Otherwise, it's interesting to see that the creator of Aika villager still update the town. 
Guess since there are so many new items thanks to the Welcome amiibo update, there 
now more possibilities to create new parts.


----------



## KingKyle (Mar 23, 2018)

Plankton said:


> Could also be designs, at least I thought the eyes in the 2nd house are designs.
> 
> Otherwise, it's interesting to see that the creator of Aika villager still update the town.
> Guess since there are so many new items thanks to the Welcome amiibo update, there
> now more possibilities to create new parts.



Yeah, they are designs. But the creator of Aika village could have just gotten a .png/.jpeg of some scary eyes (why did they have to make them so creepy?) and put them into designs using hacks. Or the creator was just a really good artist. I also don't understand how ACNL was released in Japan on November 8, 2012 and Aika Village was first uploaded on November 9, 2012. How did the creator manage to do all that stuff in one day? (4 houses, weeds, flowers, perfect fruit, complex designs, ect).


----------



## Sweetley (Mar 23, 2018)

KingKyle said:


> I also don't understand how ACNL was released in Japan on November 8, 2012 and Aika Village was first uploaded on November 9, 2012. How did the creator manage to do all that stuff in one day? (4 houses, weeds, flowers, perfect fruit, complex designs, ect).
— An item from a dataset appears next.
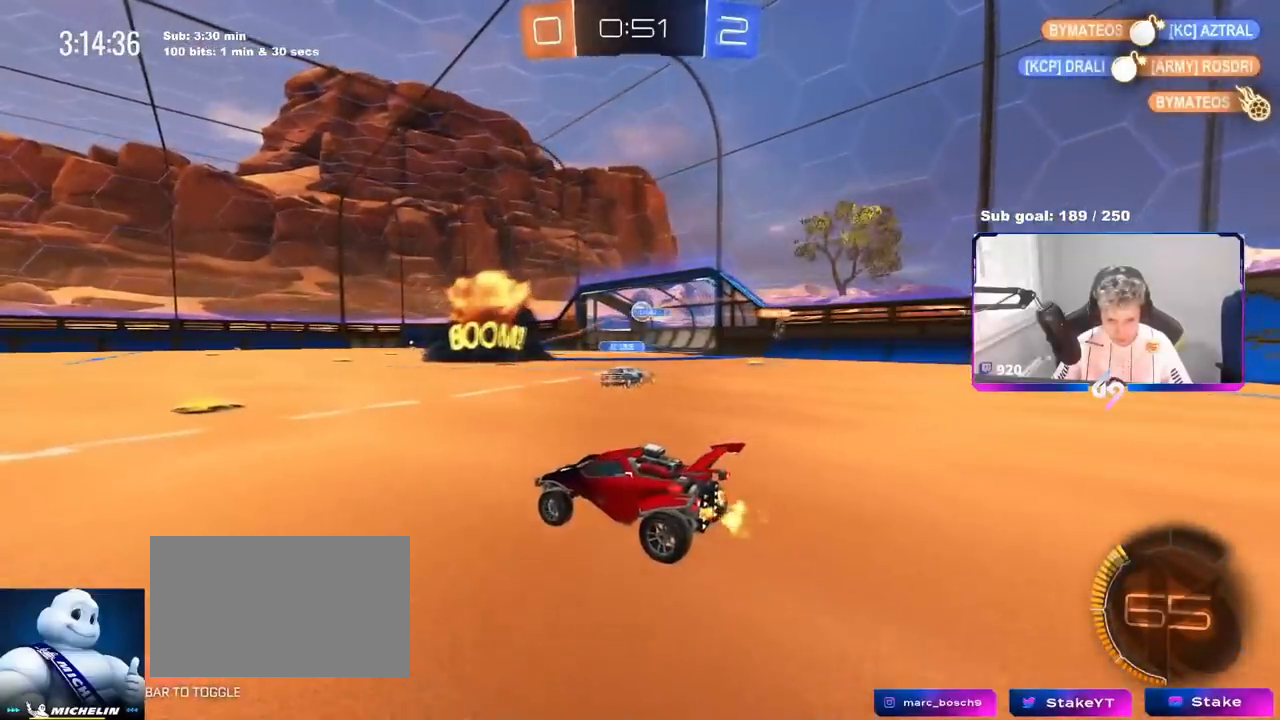
{"keys": ["a", "w"], "mouse": ["left"], "mouse_move": "up-right", "events": [[33, "d", "down"], [167, "mouse_left", "down"], [267, "d", "up"], [317, "a", "down"]]}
Hm, ok, that's a good question. Maybe time traveling? But even then it's quite impossible, especially
because of the PWP's, I doubt that the creator had so much luck to get the PWPs he/she needed 
for the town in just one day. I don't know, was hacking already a think back then when the game 
came out? Also, is actually something known about the creator? I never saw a name or any 
information about the person who made the town at all...


----------



## KingKyle (Mar 23, 2018)

Plankton said:


> Hm, ok, that's a good question. Maybe time traveling? But even then it's quite impossible, especially
> because of the PWP's, I doubt that the creator had so much luck to get the PWPs he/she needed
> for the town in just one day. I don't know, was hacking already a think back then when the game
> came out? Also, is actually something known about the creator? I never saw a name or any
> information about the person who made the town at all...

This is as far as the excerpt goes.